Your postcode has a ranking now and it explains everything  Your postcode has a ranking now and it explains everything 

Your postcode has a ranking now and it explains everything 

The idea of a single UK property market has always been more convenient than accurate.

No. 15142 from our magazine|2 min read| Published in Magazine on 24 June 2026 by our Marketing Team

What Zoopla’s Sales Market Rankings 2026 does, for the first time with this degree of granularity, is make that variation concrete and measurable. The research ranks all 120 UK postcode areas by growth potential in 2026 using four indicators: affordability, average time to sell, the proportion of homes that have had asking price cuts of 5% or more, and the proportion of homes sitting unsold for six months or longer. The result is a map of the UK property market that looks nothing like the national averages that dominate most housing coverage.

What the top of the rankings looks like

Scotland dominates. Nine of the top ten ranked postcode areas are Scottish, with Motherwell at number one. Motherwell’s average house price is £134,700. Properties there are selling in an average of 14 days. Only 7% of listings have had a 5% or larger asking price cut. Just 8% of homes have been on the market for six months or more. Those four numbers describe a market that is functioning at high speed with minimal pricing friction.

Glasgow sits second on £163,600, also selling in 14 days. Falkirk fourth on £170,600 with 4.2% annual growth and 14-day selling times. The pattern across the top ten is consistent: lower entry prices, faster selling times, fewer reductions, and less unsold stock. These are the structural conditions that allow prices to keep moving.

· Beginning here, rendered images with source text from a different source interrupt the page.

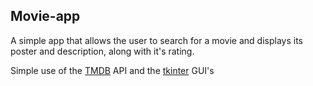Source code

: ## Movie-app


A simple app that allows the user to search for a movie and displays its poster and description, along with it's rating.

Simple use of the [TMDB](https://developer.themoviedb.org/reference/intro/getting-started) API and the [tkinter](https://docs.python.org/3/library/tk.html) GUI's

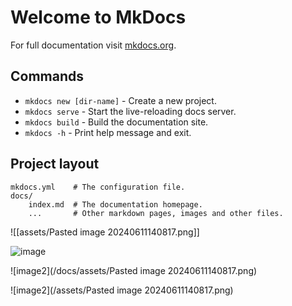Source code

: # Welcome to MkDocs

For full documentation visit [mkdocs.org](https://www.mkdocs.org).

## Commands

* `mkdocs new [dir-name]` - Create a new project.
* `mkdocs serve` - Start the live-reloading docs server.
* `mkdocs build` - Build the documentation site.
* `mkdocs -h` - Print help message and exit.

## Project layout

    mkdocs.yml    # The configuration file.
    docs/
        index.md  # The documentation homepage.
        ...       # Other markdown pages, images and other files.

![[assets/Pasted image 20240611140817.png]]

![image](https://github.com/PeterHissey/peterhissey.github.io/assets/127337768/4af28428-c64e-482c-9590-9b49a1bd06f6)

![image2](/docs/assets/Pasted image 20240611140817.png)

![image2](/assets/Pasted image 20240611140817.png)
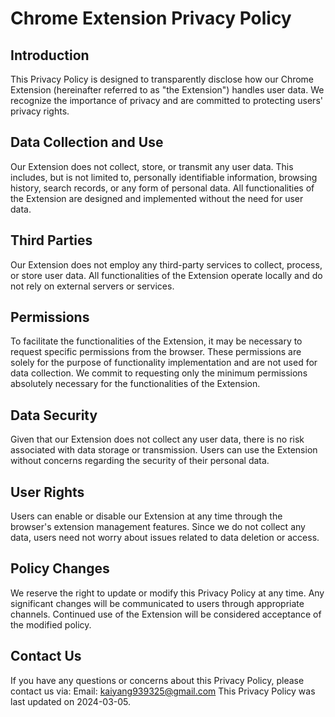 # Chrome Extension Privacy Policy
## Introduction
This Privacy Policy is designed to transparently disclose how our Chrome Extension (hereinafter referred to as "the Extension") handles user data. We recognize the importance of privacy and are committed to protecting users' privacy rights.
## Data Collection and Use
Our Extension does not collect, store, or transmit any user data. This includes, but is not limited to, personally identifiable information, browsing history, search records, or any form of personal data. All functionalities of the Extension are designed and implemented without the need for user data.
## Third Parties
Our Extension does not employ any third-party services to collect, process, or store user data. All functionalities of the Extension operate locally and do not rely on external servers or services.
## Permissions
To facilitate the functionalities of the Extension, it may be necessary to request specific permissions from the browser. These permissions are solely for the purpose of functionality implementation and are not used for data collection. We commit to requesting only the minimum permissions absolutely necessary for the functionalities of the Extension.
## Data Security
Given that our Extension does not collect any user data, there is no risk associated with data storage or transmission. Users can use the Extension without concerns regarding the security of their personal data.
## User Rights
Users can enable or disable our Extension at any time through the browser's extension management features. Since we do not collect any data, users need not worry about issues related to data deletion or access.
## Policy Changes
We reserve the right to update or modify this Privacy Policy at any time. Any significant changes will be communicated to users through appropriate channels. Continued use of the Extension will be considered acceptance of the modified policy.
## Contact Us
If you have any questions or concerns about this Privacy Policy, please contact us via:
Email: kaiyang939325@gmail.com
This Privacy Policy was last updated on 2024-03-05.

The first English market to appear is Wigan at number ten, followed by Liverpool at eleven and Stoke-on-Trent at twelve. All are characterised by the same affordability-driven dynamic that places Scottish markets at the top.

What the bottom of the rankings looks like

At the opposite end, West Central London sits 120th out of 120. The average price is £797,600. Properties are taking 82 days to find a buyer. Fourteen per cent of listings have had asking price cuts of 5% or more. Fifty-one per cent of homes have been on the market for six months or longer. That final figure, more than half of all available properties sitting unsold for half a year, is the clearest possible expression of a market where asking prices and buyer willingness to pay have diverged significantly.

East Central London is 118th, with prices down 4.5% annually and 67 days to sell. Canterbury is 112th with 18% of homes having had substantial price cuts. The South East and London make up the majority of the bottom of the rankings, reflecting the combined effect of higher prices, elevated stamp duty since April 2025, and the disproportionate impact of current mortgage rates on markets where borrowing requirements are highest.

What the four indicators actually measure

Zoopla’s choice of indicators is worth understanding because each one tells a different part of the same story. Affordability determines who can buy and how many of them there are. Time to sell measures whether that pool of buyers is acting. The proportion of price cuts measures the gap between seller expectations and buyer willingness. The proportion of long-unsold stock measures how much of the market has become effectively stalled.

A market that scores well on all four, low prices, fast sales, few cuts, little stale stock, is one where supply and demand are in balance and buyers are transacting at prices that sellers find acceptable. A market that scores poorly on all four is one where that balance has broken down.

The practical implication

Whether you are buying or selling, the ranking of your postcode area is the single most useful piece of context available for understanding what current conditions actually mean for your specific transaction.